Alagappan Arunachalam

INVESTORS can avoid the initial public offer of Radha Madhav Corporation. The offer price of Rs 20 appears expensive. The key risks are sustaining margins at current levels, volatile cash flows and lack of management experience in operating projects of substantial scale.

Radha Madhav Corporation proposes to use proceeds of Rs 20 crore from this offer to part-finance its expansion project being undertaken at a cost of Rs 50 crore. The project also envisages broad-basing its product portfolio in the packaging industry. Radha Madhav Corporation, formed by consolidating the businesses of three partnership firms, does not have the comfort of a proven track record as it has been operating as a company only since March 2005. It derives its revenues from manufacturing and printing packaging material. For the six months ended September 2005, the company recorded an operating margin of 15 per cent. Since crude oil prices have hardened in recent times, the company's ability to maintain its margins remains at risk. Raw materials, primarily consisting of plastic granules, form a chunk of the manufacturing cost.

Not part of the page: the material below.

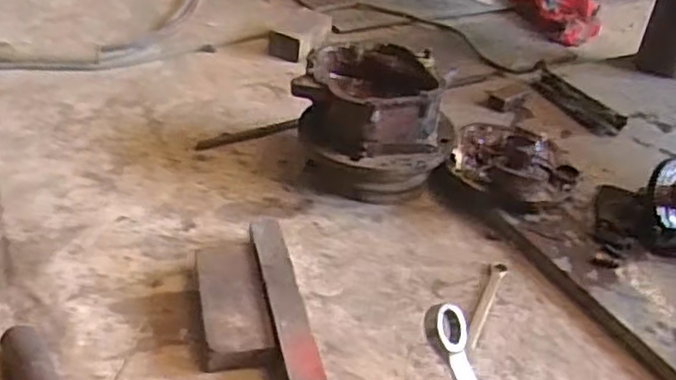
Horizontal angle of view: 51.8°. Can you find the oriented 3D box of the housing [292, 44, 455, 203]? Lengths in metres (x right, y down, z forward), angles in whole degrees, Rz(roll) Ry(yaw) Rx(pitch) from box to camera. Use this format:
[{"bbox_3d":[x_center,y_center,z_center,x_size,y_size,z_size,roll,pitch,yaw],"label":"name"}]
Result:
[{"bbox_3d":[0.066,-0.148,1.366,0.277,0.202,0.295,-3,37,-12],"label":"housing"}]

The company also faces stiff competition from other larger players in the flexible packaging business. The receivables collection period is substantially higher than the industry norm. The high credit period and the piling of inventory have resulted in a negative cash flow from operations for the six months ended September 2005.

Radha Madhav Corporation is offering one crore equity shares, of which 55 lakh shares are to be offered to the public at Rs 20 each. The manager to the offer is UTI Securities. . The offer opens on December 12 and closes on December 16.